PIRE QUE LES ZONES DE NON-DROIT

LES ZONES DE NON-JOIE

Mis à jour le :15 novembre 2004. Auteur : Nicolas Arraitz.

À l’heure de la sieste, bien calé dans le sofa que CQFD met gracieusement à disposition du pèlerin fatigué et du rédacteur méritant, j’ai fait un rêve. J’ai rêvé non pas à un monde idéal, mais à un truc peu banal : les ventes de ce canard s’envolaient brusquement, et en deux tours de rotatives, nous devenions un groupe de presse maousse, avec chaînes TV, magasines spécialisés, infos en ligne, etc.

Mais voilà, chassez le naturel et il revient au galop : dans mon rêve, malgré le succès, nous restions une joyeuse équipe de branleurs et de voyous du verbe.
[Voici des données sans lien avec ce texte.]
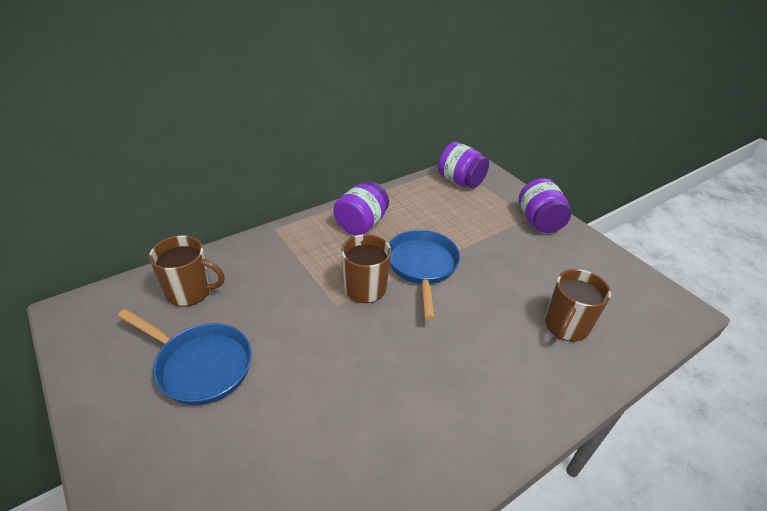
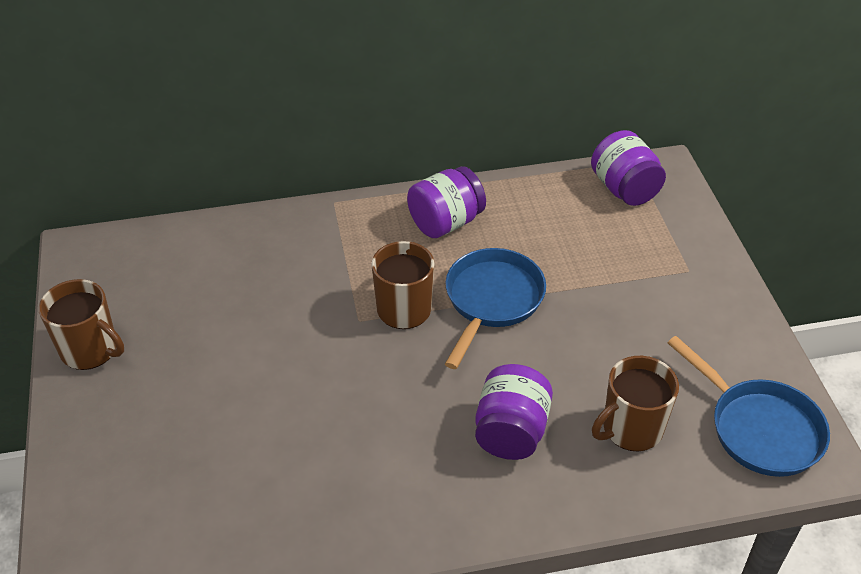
camera: 25 degrees right, 5 degrees up
blue pan [118,309,252,405] -> blue pan moved to [668,336,830,477]
brown mug [149,235,225,307] -> brown mug moved to [39,279,124,370]
purple jar [519,178,571,233] -> purple jar moved to [475,364,553,460]

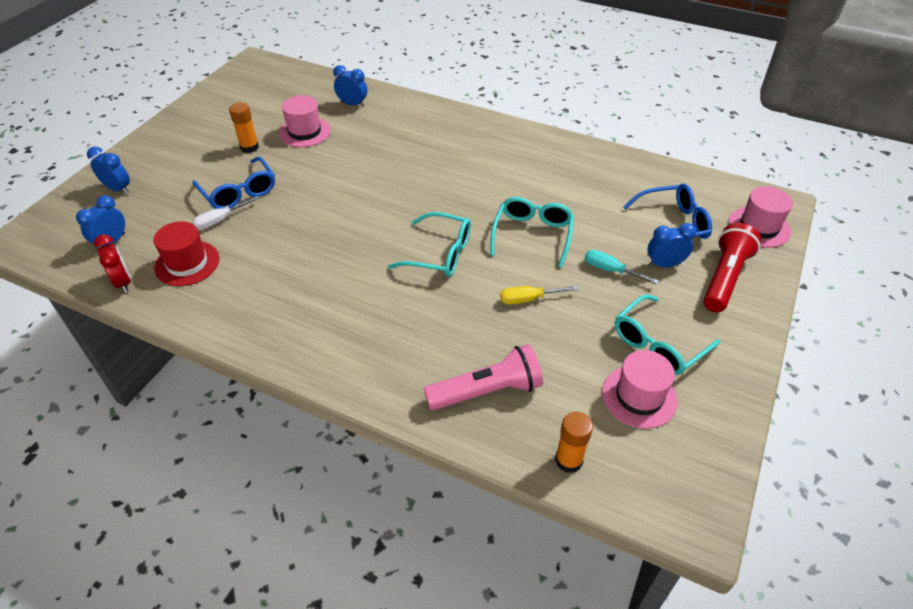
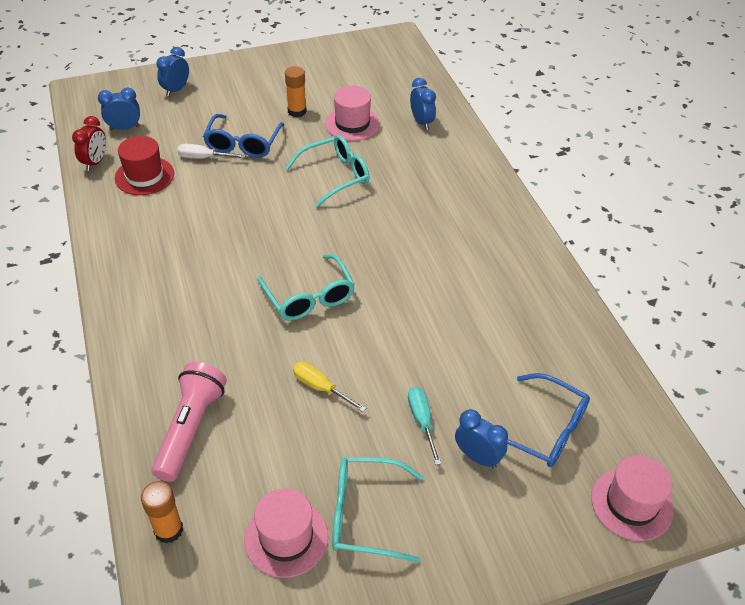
camera: 45 degrees right, 0 degrees up
blue clock [87,147,130,194] -> blue clock turned 135 degrees counterclockwise [156,47,189,97]
pink flashlight [424,344,543,410] -> pink flashlight turned 105 degrees counterclockwise [152,362,227,482]
turquoise glasses [490,197,574,268] -> turquoise glasses moved to [286,135,370,207]
red flashlight [703,223,761,312] -> none

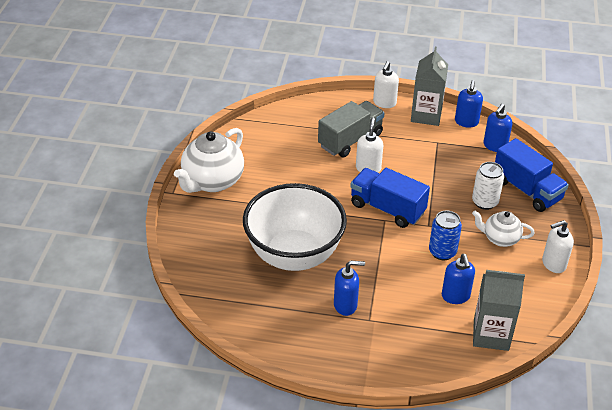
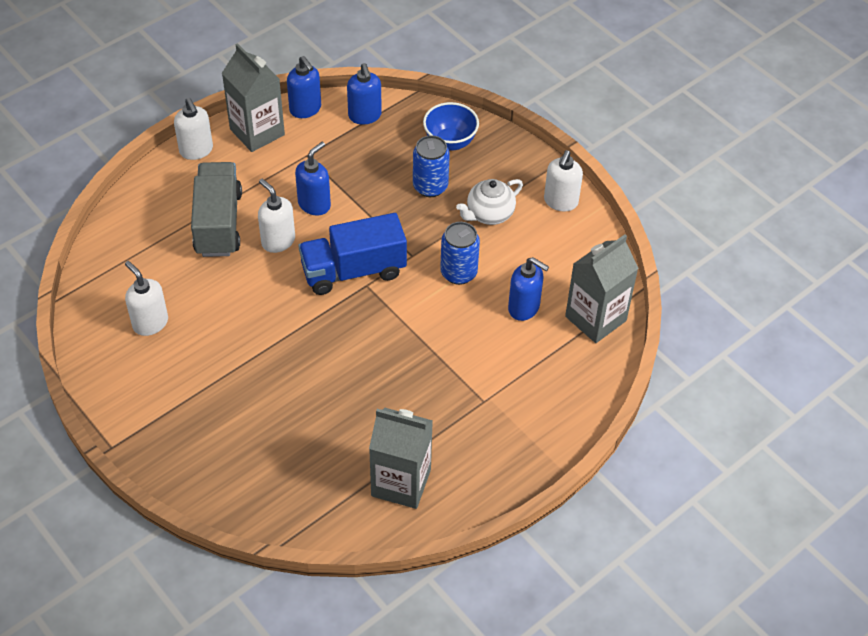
camera: 50 degrees left, 10 degrees up
white teapot [174,128,244,193] -> none
white bowl [243,183,347,271] -> none
blue soap dispenser [334,261,365,316] -> blue soap dispenser moved to [295,142,331,215]
white can [472,162,504,210] -> blue can [413,135,450,197]
blue truck [495,138,569,212] -> blue bowl [423,102,479,151]
none -> white soap dispenser [125,261,168,336]
none -> grey carton [369,408,433,509]

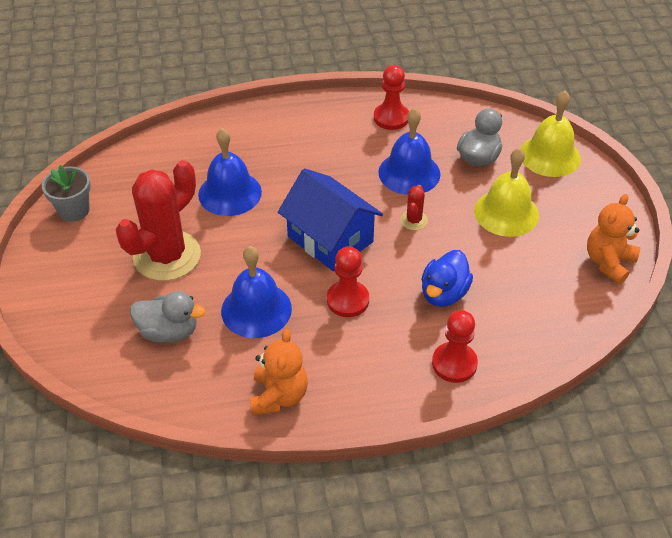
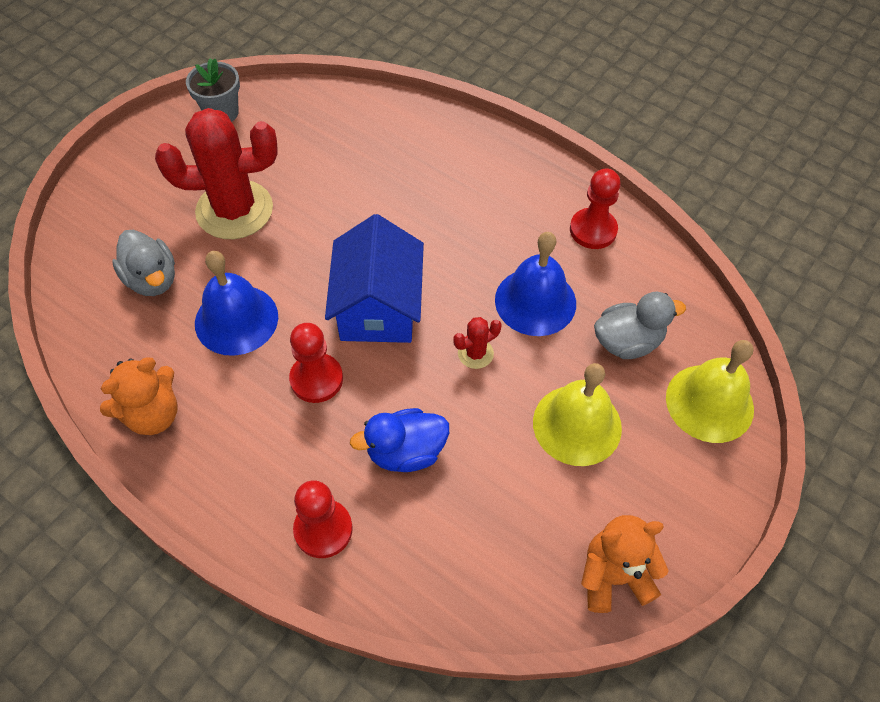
camera: 45 degrees right, 10 degrees up
blue bell [198,128,262,216] -> none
Ce qui nous amenait - quoi de plus légitime ? - à lancer une ambitieuse campagne de presse en vue d’imposer notre style de vie à la planète entière (tout ça depuis le fond d’un sofa défoncé et le temps que dure une sieste !) L’idée était simple, la stratégie limpide. Nous allions, armés de caméras, de calepins et de satellites, assiéger les zones de non-joie où se terrent, dans un vil état de consanguinité et d’obscurantisme, la part anti-sociale de la société, j’ai nommé : les riches. Du haut de notre puissance de feu médiatique, nous allions courageusement dénoncer ce qui se trame dans leurs banlieues modèles, leurs résidences fermées, leurs petits paradis privés. Nous allions lancer des hordes de vaillants reporters sur la trace de ces ghettos dorés qui couvent en leur sein l’œuf de l’égoïsme et de la guerre. Nous allions mobiliser des parterres de sommités qui assommeraient nos ennemis à longueur d’antenne avec des discours sans appel. Un de nos intervenants fétiches serait Faudel Ziani, ce terroriste de quartier qui affirme sans frémir : « Les problèmes de ton voisin sont aussi les tiens, il vit les mêmes galères. » (voir l’interview des militants de Bouge qui bouge). Affirmation péremptoire qui, convenablement martelée par nos tentaculaires médias, pourrait bien changer la face du monde : en effet, parler à son voisin est un crime qui peut mener loin. Si cette relation de bon voisinage débouchait, par exemple, sur le prêt de ta perceuse au dit voisin le jour où il en a besoin, cela constituerait un indéniable manque à gagner pour Black & Decker. Cette pratique, si elle se généralisait, pourrait avoir des conséquences macro-économiques désastreuses (et on comprend mieux pourquoi le maire de Dammarie-lès-Lys et la BAC en ont après ce dangereux subversif de Faudel).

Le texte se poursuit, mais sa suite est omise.